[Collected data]
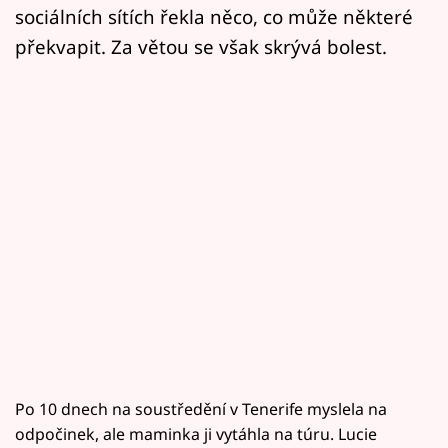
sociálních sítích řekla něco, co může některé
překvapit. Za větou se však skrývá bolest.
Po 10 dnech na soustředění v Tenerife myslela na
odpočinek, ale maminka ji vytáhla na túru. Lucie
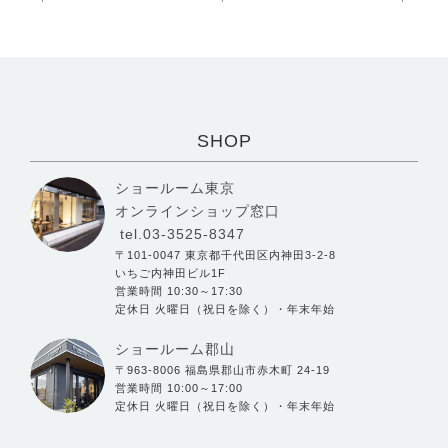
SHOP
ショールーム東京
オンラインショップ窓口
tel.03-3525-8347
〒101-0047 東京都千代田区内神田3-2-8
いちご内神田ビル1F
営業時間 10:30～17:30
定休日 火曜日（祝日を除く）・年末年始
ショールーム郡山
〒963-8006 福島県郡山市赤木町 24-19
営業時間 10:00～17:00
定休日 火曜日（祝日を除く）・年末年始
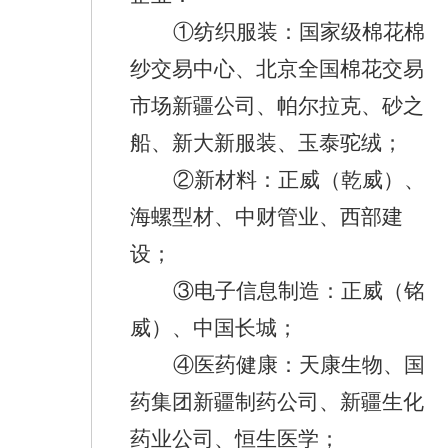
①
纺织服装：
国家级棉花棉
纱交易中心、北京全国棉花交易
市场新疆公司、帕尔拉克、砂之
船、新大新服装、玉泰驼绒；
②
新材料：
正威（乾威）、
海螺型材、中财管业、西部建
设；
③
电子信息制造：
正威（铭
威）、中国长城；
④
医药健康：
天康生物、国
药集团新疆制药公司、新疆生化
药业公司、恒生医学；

--

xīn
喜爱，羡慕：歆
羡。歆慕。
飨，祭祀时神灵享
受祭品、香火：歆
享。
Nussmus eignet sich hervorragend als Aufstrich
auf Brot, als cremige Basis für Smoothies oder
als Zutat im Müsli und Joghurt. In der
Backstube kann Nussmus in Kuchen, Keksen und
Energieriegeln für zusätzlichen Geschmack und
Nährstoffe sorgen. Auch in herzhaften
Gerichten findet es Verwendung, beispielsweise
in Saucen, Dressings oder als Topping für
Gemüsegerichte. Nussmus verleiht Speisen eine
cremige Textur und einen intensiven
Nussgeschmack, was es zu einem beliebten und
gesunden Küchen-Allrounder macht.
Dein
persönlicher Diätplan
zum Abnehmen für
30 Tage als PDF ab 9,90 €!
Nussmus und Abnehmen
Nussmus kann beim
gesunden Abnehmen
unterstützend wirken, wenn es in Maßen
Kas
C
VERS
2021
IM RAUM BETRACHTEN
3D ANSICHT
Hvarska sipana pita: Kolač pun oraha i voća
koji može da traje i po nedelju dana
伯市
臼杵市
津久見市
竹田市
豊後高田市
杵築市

---

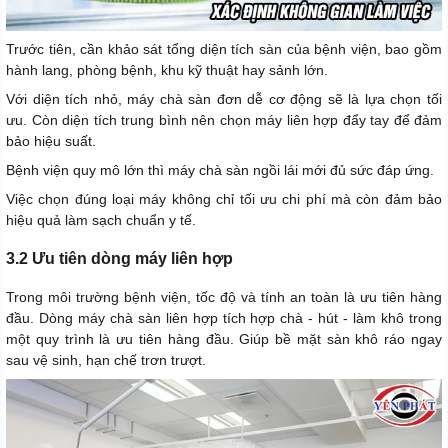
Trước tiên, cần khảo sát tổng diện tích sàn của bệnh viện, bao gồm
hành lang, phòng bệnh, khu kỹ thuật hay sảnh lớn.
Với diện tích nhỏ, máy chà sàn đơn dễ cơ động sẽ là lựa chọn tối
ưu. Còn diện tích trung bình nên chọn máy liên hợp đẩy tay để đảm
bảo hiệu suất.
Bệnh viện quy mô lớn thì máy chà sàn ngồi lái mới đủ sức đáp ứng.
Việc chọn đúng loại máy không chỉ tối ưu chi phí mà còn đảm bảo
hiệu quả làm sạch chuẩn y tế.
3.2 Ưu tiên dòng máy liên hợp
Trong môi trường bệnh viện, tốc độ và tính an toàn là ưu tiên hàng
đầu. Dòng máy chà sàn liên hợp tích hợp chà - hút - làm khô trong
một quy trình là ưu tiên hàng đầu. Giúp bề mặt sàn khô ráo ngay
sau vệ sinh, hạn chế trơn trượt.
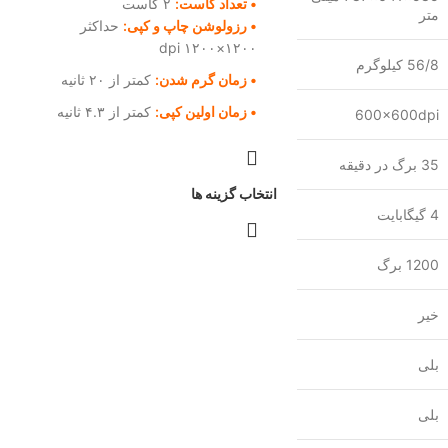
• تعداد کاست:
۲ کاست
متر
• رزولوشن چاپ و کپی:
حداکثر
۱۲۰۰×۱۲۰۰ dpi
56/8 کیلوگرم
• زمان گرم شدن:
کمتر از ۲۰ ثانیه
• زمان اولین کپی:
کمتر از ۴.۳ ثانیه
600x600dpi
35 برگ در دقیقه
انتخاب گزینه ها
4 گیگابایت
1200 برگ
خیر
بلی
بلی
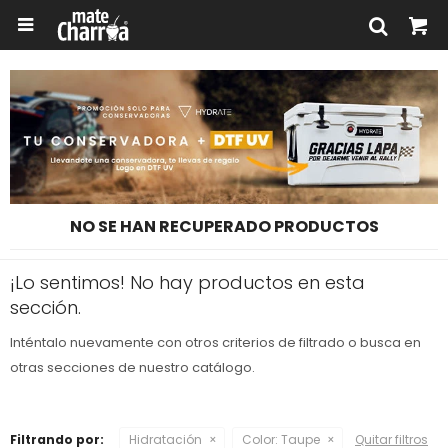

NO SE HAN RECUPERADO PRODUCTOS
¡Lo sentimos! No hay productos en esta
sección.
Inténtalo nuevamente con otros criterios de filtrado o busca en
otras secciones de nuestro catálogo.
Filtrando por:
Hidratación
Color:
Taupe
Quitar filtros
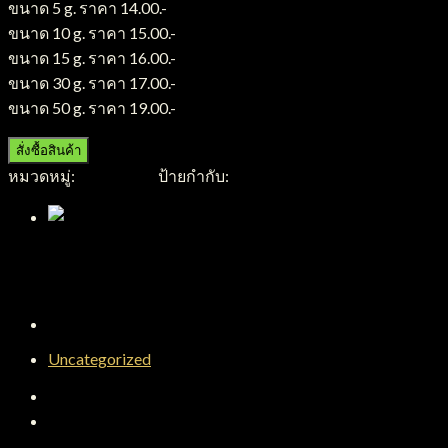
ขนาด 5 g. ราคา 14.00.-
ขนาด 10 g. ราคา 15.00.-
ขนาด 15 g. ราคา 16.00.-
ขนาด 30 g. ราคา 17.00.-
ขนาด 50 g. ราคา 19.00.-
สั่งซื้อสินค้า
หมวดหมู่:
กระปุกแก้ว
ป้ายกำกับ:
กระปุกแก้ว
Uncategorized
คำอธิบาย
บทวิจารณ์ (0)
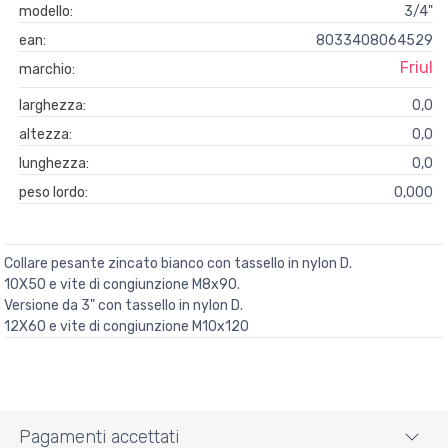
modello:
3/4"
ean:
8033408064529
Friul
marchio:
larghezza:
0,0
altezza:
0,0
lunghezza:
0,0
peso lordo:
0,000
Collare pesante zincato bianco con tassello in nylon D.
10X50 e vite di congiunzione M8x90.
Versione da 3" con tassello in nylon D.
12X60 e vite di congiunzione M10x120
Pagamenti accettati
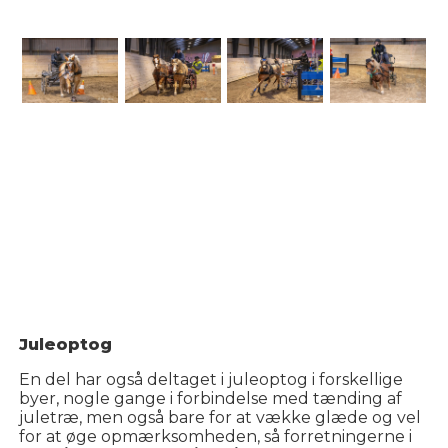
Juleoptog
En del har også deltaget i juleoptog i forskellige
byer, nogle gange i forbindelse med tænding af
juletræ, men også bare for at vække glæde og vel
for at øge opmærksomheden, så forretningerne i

• _What you have to do_: Give the number of lines in the data that include the string "hàng", please, and nothing else.

• _Response area_: 2